RAB, “Doğru gördün” dedi, “Çünkü sözümü yerine getirmek için gözlemekteyim.”
13 And the word of Jehovah came to me the second time, saying, What do thou see? And I said, I see a boiling caldron, and the face of it is from the north.
RAB yine, “Ne görüyorsun?” diye seslendi. “Kuzeyden bu yöne bakan, kaynayan bir kazan görüyorum” diye yanıtladım.
14 Then Jehovah said to me, Out of the north evil shall break forth upon all the inhabitants of the land.
RAB şöyle dedi: “Ülkede yaşayanların tümü üzerine Kuzeyden felaket salıverilecek.
15 For, lo, I will call all the families of the kingdoms of the north, says Jehovah. And they shall come, and they shall set every one his throne at the entrance of the gates of Jerusalem, and against all the walls of it round about, and against all the cities of Judah.
Çünkü kuzey krallıklarının bütün halklarını çağırıyorum” diyor RAB. “Kralları gelip Yeruşalim surlarında, Bütün Yahuda kentlerinin karşısında, Yeruşalim'in kapı girişlerinde Tahtlarını kuracaklar.
16 And I will utter my judgments against them concerning all their wickedness, in that they have forsaken me, and have burned incense to other gods, and worshiped the works of their own hands.
Yaptıkları kötülükten ötürü Halkımın cezasını bildireceğim: Beni bıraktılar, Başka ilahlara buhur yakıp Elleriyle yaptıklarına tapındılar.

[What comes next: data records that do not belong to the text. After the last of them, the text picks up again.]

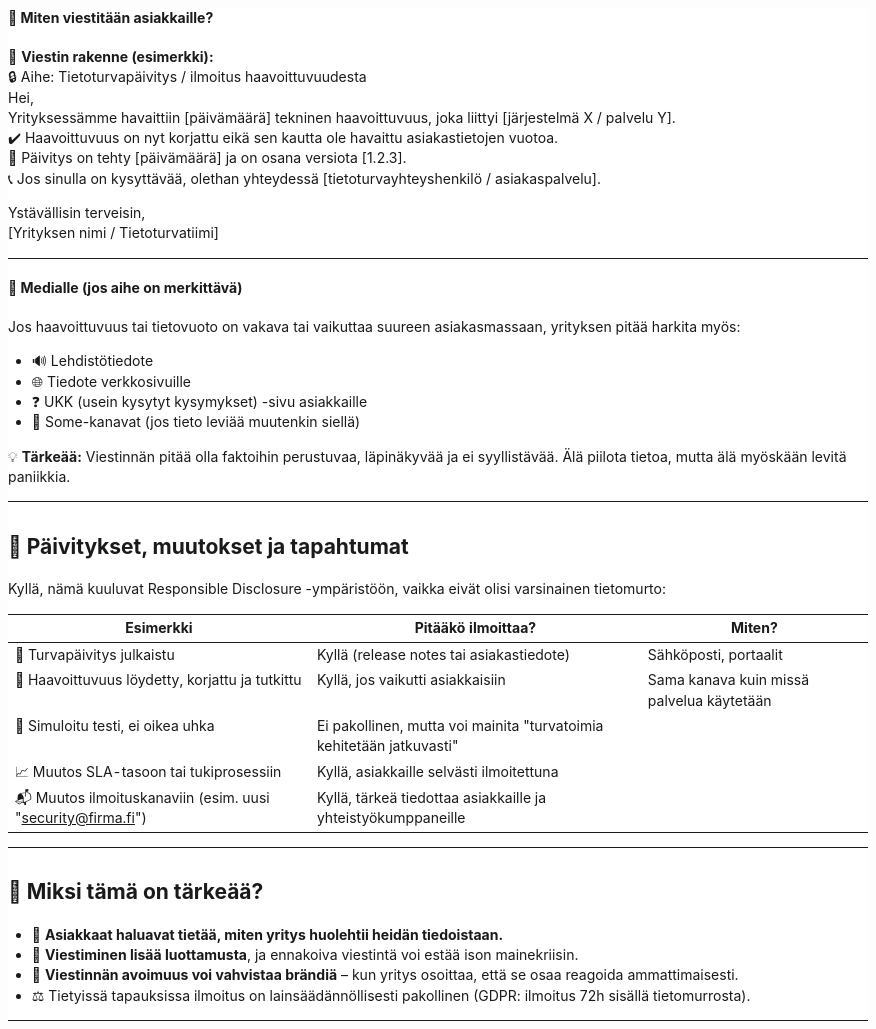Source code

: 
#### 💬 Miten viestitään asiakkaille?

🧾 **Viestin rakenne (esimerkki):**  
🔒 Aihe: Tietoturvapäivitys / ilmoitus haavoittuvuudesta  
Hei,  
Yrityksessämme havaittiin [päivämäärä] tekninen haavoittuvuus, joka liittyi [järjestelmä X / palvelu Y].  
✔️ Haavoittuvuus on nyt korjattu eikä sen kautta ole havaittu asiakastietojen vuotoa.  
🔧 Päivitys on tehty [päivämäärä] ja on osana versiota [1.2.3].  
📞 Jos sinulla on kysyttävää, olethan yhteydessä [tietoturvayhteyshenkilö / asiakaspalvelu].  

Ystävällisin terveisin,  
[Yrityksen nimi / Tietoturvatiimi]

---

#### 📡 Medialle (jos aihe on merkittävä)

Jos haavoittuvuus tai tietovuoto on vakava tai vaikuttaa suureen asiakasmassaan, yrityksen pitää harkita myös:  
- 🔊 Lehdistötiedote  
- 🌐 Tiedote verkkosivuille  
- ❓ UKK (usein kysytyt kysymykset) -sivu asiakkaille  
- 💬 Some-kanavat (jos tieto leviää muutenkin siellä)  

💡 **Tärkeää:** Viestinnän pitää olla faktoihin perustuvaa, läpinäkyvää ja ei syyllistävää. Älä piilota tietoa, mutta älä myöskään levitä paniikkia.

---

## 🔁 Päivitykset, muutokset ja tapahtumat

Kyllä, nämä kuuluvat Responsible Disclosure -ympäristöön, vaikka eivät olisi varsinainen tietomurto:

| Esimerkki                                    | Pitääkö ilmoittaa?                      | Miten?                                   |
|---------------------------------------------|-----------------------------------------|-----------------------------------------|
| 🧩 Turvapäivitys julkaistu                   | Kyllä (release notes tai asiakastiedote) | Sähköposti, portaalit                   |
| 🧪 Haavoittuvuus löydetty, korjattu ja tutkittu | Kyllä, jos vaikutti asiakkaisiin        | Sama kanava kuin missä palvelua käytetään |
| 🧯 Simuloitu testi, ei oikea uhka            | Ei pakollinen, mutta voi mainita "turvatoimia kehitetään jatkuvasti" |    |
| 📈 Muutos SLA-tasoon tai tukiprosessiin      | Kyllä, asiakkaille selvästi ilmoitettuna |                                        |
| 📬 Muutos ilmoituskanaviin (esim. uusi "security@firma.fi") | Kyllä, tärkeä tiedottaa asiakkaille ja yhteistyökumppaneille |  |

---

## 🧠 Miksi tämä on tärkeää?

- 🔐 **Asiakkaat haluavat tietää, miten yritys huolehtii heidän tiedoistaan.**
- 🧾 **Viestiminen lisää luottamusta**, ja ennakoiva viestintä voi estää ison mainekriisin.  
- 📣 **Viestinnän avoimuus voi vahvistaa brändiä** – kun yritys osoittaa, että se osaa reagoida ammattimaisesti.  
- ⚖️ Tietyissä tapauksissa ilmoitus on lainsäädännöllisesti pakollinen (GDPR: ilmoitus 72h sisällä tietomurrosta).  

---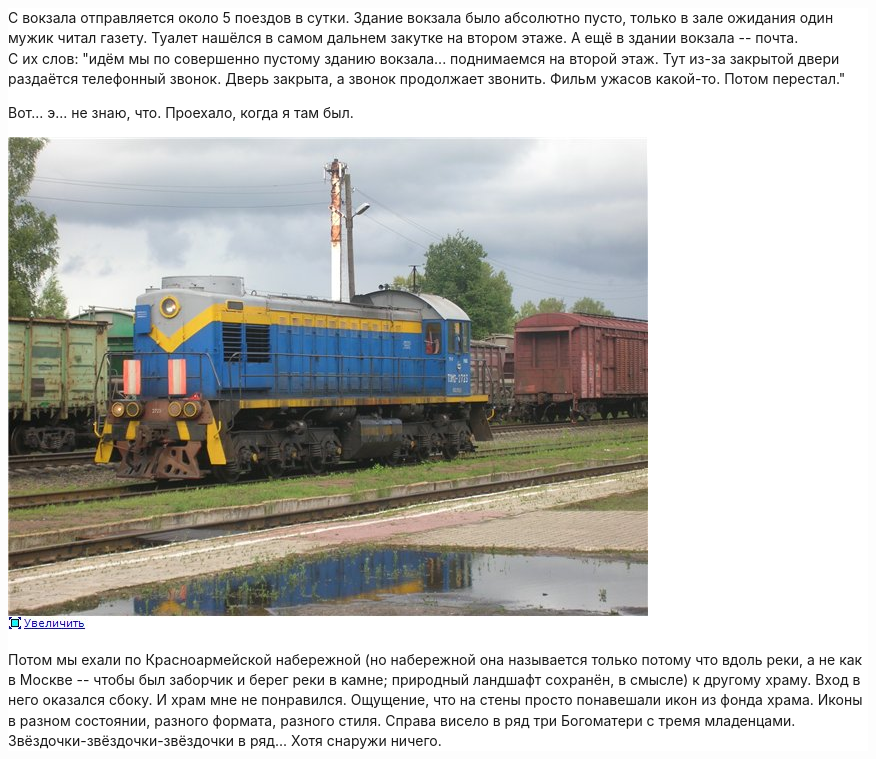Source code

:  С вокзала отправляется около 5 поездов в сутки. Здание вокзала было абсолютно пусто, только в зале ожидания один мужик читал газету. Туалет нашёлся в самом дальнем закутке на втором этаже. А ещё в здании вокзала -- почта.   
 С их слов: "идём мы по совершенно пустому зданию вокзала... поднимаемся на второй этаж. Тут из-за закрытой двери раздаётся телефонный звонок. Дверь закрыта, а звонок продолжает звонить. Фильм ужасов какой-то. Потом перестал."   
   
 Вот... э... не знаю, что. Проехало, когда я там был.   
   
   [![](pics/f9d23990e380t.jpg)](http://s018.radikal.ru/i519/1208/ce/f9d23990e380.jpg)     
   
 Потом мы ехали по Красноармейской набережной (но набережной она называется только потому что вдоль реки, а не как в Москве -- чтобы был заборчик и берег реки в камне; природный ландшафт сохранён, в смысле) к другому храму. Вход в него оказался сбоку. И храм мне не понравился. Ощущение, что на стены просто понавешали икон из фонда храма. Иконы в разном состоянии, разного формата, разного стиля. Справа висело в ряд три Богоматери с тремя младенцами. Звёздочки-звёздочки-звёздочки в ряд... Хотя снаружи ничего.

17 Thou therefore gird up thy loins, and arise, and speak to them all that I command thee. Be not dismayed at them, lest I dismay thee before them.
“Sen kalk, hazırlan! Sana buyuracağım her şeyi onlara söyle. Onlardan yılma! Yoksa onların önünde ben seni yıldırırım.
18 For, behold, I have made thee this day a fortified city, and an iron pillar, and brazen walls, against the whole land, against the kings of Judah, against the rulers of it, against the priests of it, and against the people of the land.
İşte, bütün ülkeye –Yahuda krallarına, önderlerine, kâhinlerine, ülke halkına– karşı bugün seni surlu bir kent, demir bir direk, tunç bir duvar kıldım.
19 And they shall fight against thee. But they shall not prevail against thee, for I am with thee, says Jehovah, to deliver thee.
Sana savaş açacak, ama seni yenemeyecekler. Çünkü seni kurtarmak için ben seninleyim.” Böyle diyor RAB.